## TASK PROMPT
Return only the lines of the listing below that run from the line with "PLATA, TENIS COSAT: 1 -> 0" through the line with "BRONCE, TENIS GUAYAQUIL: 2 -> 1", both ends included, exactly as written.

## DATA
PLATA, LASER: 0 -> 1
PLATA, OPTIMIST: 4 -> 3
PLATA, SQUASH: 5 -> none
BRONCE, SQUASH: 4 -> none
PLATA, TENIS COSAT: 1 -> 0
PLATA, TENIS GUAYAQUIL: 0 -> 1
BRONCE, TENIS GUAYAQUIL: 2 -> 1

==

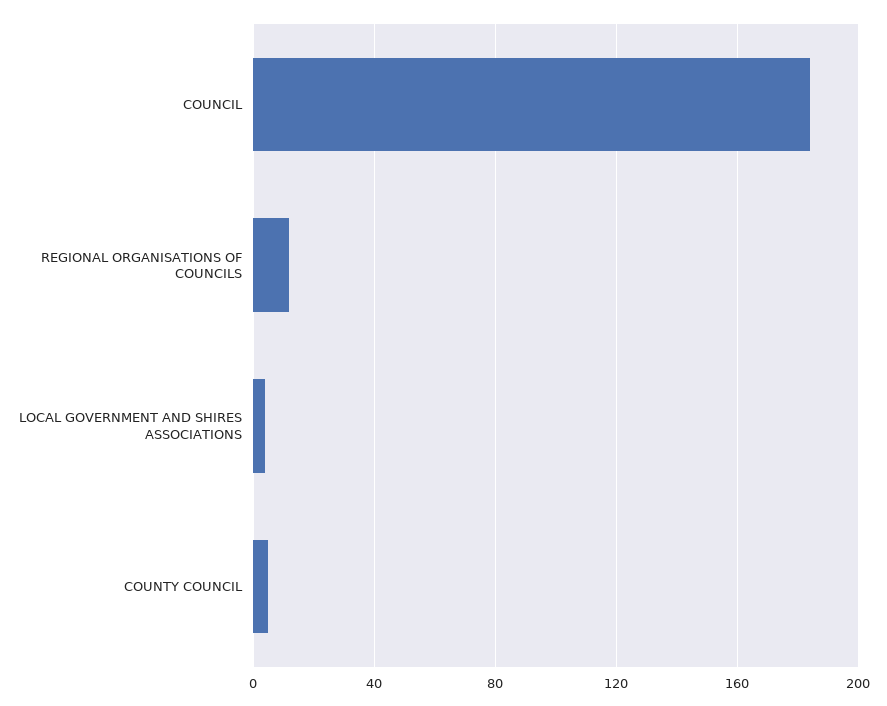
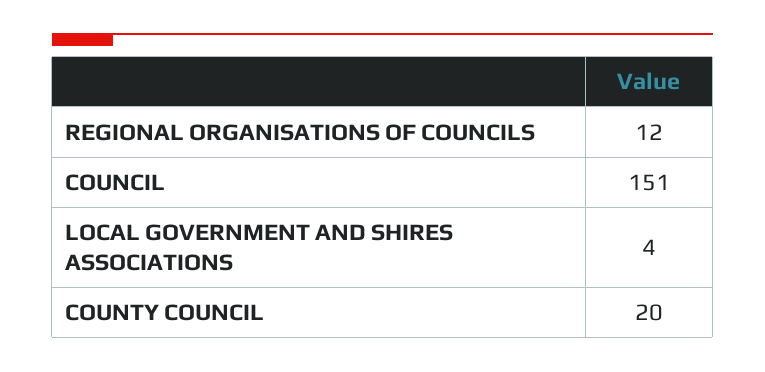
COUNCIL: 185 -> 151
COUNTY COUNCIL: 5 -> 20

## EXPECTED OUTPUT
PLATA, TENIS COSAT: 1 -> 0
PLATA, TENIS GUAYAQUIL: 0 -> 1
BRONCE, TENIS GUAYAQUIL: 2 -> 1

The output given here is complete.